-------- INPUT DATA --------

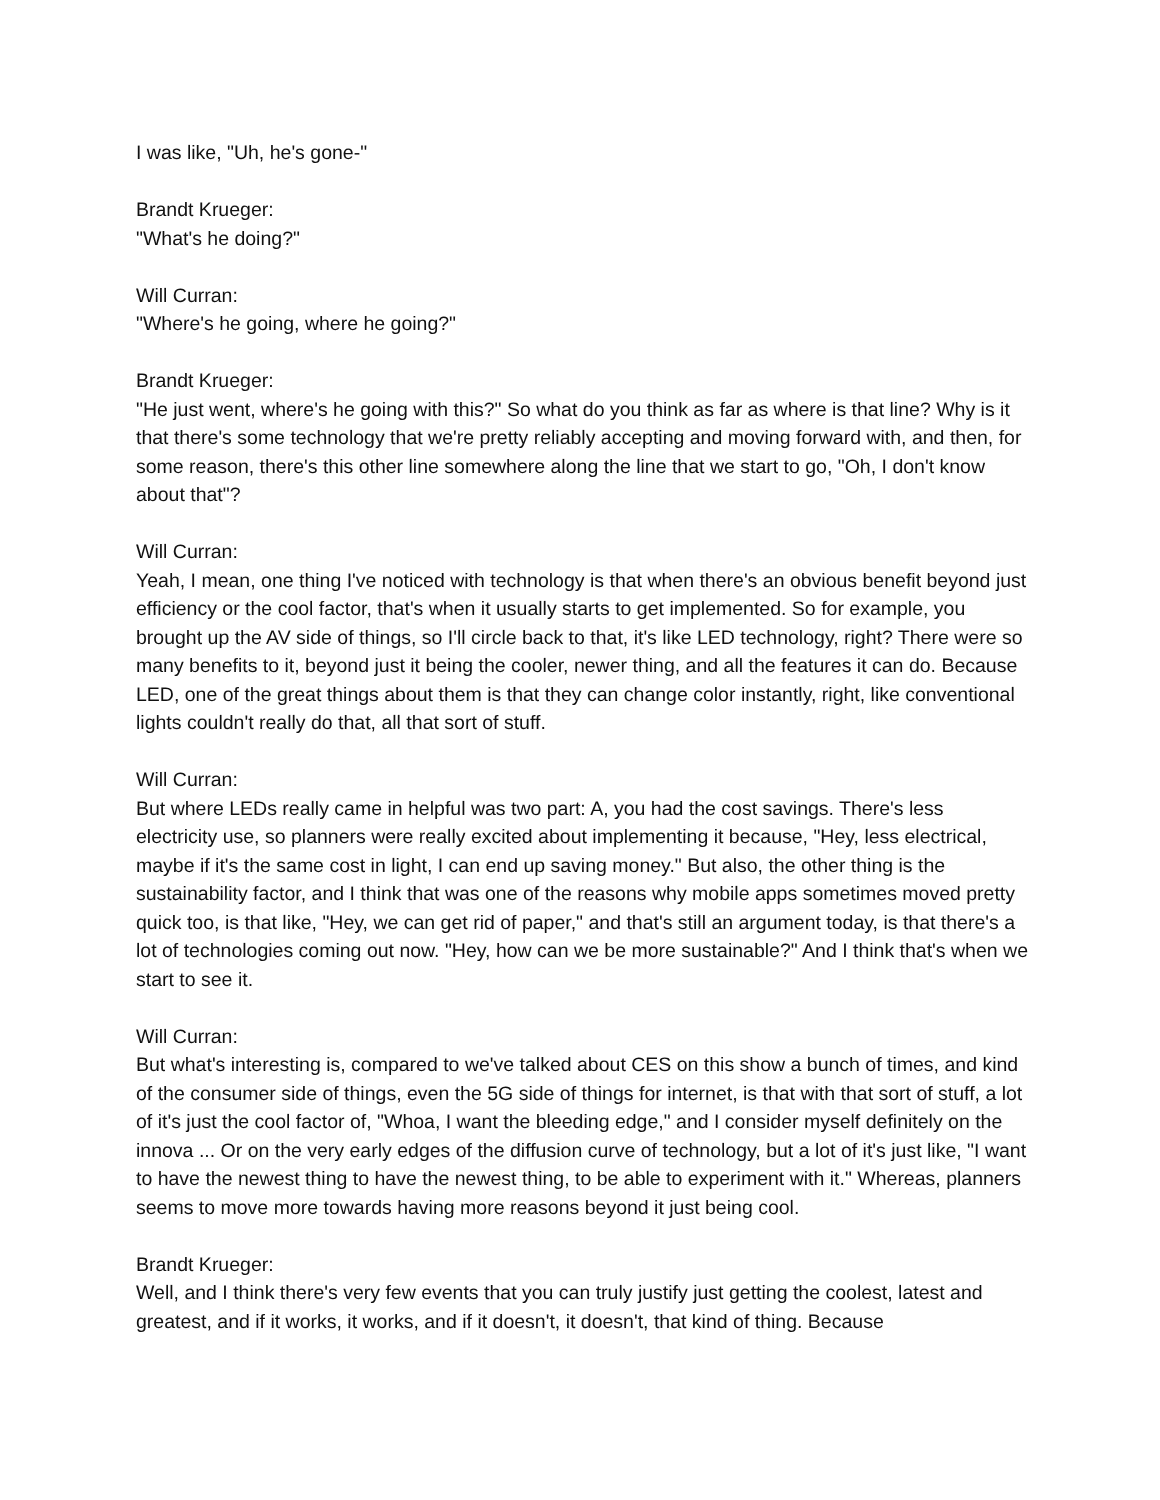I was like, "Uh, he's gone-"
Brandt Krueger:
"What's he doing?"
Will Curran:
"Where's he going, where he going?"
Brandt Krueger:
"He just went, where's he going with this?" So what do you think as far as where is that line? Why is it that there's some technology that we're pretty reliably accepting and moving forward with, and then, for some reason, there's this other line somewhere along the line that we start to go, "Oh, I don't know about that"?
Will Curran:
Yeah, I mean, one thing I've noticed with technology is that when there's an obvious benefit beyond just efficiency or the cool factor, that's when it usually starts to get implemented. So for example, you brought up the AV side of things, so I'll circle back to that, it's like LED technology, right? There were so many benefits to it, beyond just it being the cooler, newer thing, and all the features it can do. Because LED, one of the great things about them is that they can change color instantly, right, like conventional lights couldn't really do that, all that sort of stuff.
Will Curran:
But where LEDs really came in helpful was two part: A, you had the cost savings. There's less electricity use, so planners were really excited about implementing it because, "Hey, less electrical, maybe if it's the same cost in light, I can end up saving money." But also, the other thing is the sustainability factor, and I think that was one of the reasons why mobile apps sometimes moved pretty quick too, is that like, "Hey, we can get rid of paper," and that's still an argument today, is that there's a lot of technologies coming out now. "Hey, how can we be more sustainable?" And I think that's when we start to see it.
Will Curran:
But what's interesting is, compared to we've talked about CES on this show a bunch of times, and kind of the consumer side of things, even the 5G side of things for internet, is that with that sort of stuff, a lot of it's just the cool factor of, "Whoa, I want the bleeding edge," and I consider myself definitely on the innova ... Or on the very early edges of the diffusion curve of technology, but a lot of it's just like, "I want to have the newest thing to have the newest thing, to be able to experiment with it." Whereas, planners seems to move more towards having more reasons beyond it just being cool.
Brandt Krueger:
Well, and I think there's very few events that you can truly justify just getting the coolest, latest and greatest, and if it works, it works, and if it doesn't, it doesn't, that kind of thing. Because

--------
-------- INPUT DATA --------

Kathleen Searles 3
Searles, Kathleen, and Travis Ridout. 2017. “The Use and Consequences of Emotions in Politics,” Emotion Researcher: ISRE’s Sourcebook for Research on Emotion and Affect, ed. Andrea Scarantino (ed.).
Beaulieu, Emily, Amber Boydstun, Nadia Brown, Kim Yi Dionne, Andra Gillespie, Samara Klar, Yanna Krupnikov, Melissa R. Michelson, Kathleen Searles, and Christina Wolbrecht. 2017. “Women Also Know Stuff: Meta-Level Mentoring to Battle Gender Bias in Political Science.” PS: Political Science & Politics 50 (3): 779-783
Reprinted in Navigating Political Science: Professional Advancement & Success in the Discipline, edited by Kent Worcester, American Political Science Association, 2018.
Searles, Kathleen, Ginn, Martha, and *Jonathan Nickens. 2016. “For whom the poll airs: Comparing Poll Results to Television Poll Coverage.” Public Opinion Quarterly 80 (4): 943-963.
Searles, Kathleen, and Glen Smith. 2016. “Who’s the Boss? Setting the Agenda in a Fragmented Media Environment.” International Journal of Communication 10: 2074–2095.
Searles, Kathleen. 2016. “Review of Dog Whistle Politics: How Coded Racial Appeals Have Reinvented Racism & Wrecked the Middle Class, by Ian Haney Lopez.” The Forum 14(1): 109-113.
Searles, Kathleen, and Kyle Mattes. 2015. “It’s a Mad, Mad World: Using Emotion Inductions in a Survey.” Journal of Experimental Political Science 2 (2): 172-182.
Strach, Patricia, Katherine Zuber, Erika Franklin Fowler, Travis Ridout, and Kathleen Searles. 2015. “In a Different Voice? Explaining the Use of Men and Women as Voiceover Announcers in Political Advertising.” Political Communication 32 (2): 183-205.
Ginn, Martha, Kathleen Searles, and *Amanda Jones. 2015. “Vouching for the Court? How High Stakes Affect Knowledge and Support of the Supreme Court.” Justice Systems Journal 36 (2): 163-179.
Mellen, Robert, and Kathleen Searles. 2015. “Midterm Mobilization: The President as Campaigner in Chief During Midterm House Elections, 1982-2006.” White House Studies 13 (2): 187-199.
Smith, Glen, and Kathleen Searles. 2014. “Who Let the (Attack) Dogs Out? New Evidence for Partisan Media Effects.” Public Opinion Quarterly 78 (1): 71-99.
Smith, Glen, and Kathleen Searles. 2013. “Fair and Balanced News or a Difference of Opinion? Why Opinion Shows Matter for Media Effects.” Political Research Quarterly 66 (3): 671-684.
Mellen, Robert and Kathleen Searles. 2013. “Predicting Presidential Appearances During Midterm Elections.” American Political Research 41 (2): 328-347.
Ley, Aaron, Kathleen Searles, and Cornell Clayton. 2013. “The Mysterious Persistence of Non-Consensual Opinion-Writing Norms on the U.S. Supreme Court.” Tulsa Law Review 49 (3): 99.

--------

* [TASK PROMPT]: Copy out each line of the records where the string "going" appears.

* [OUTPUT BELOW]:
"Where's he going, where he going?"
"He just went, where's he going with this?" So what do you think as far as where is that line? Why is it that there's some technology that we're pretty reliably accepting and moving forward with, and then, for some reason, there's this other line somewhere along the line that we start to go, "Oh, I don't know about that"?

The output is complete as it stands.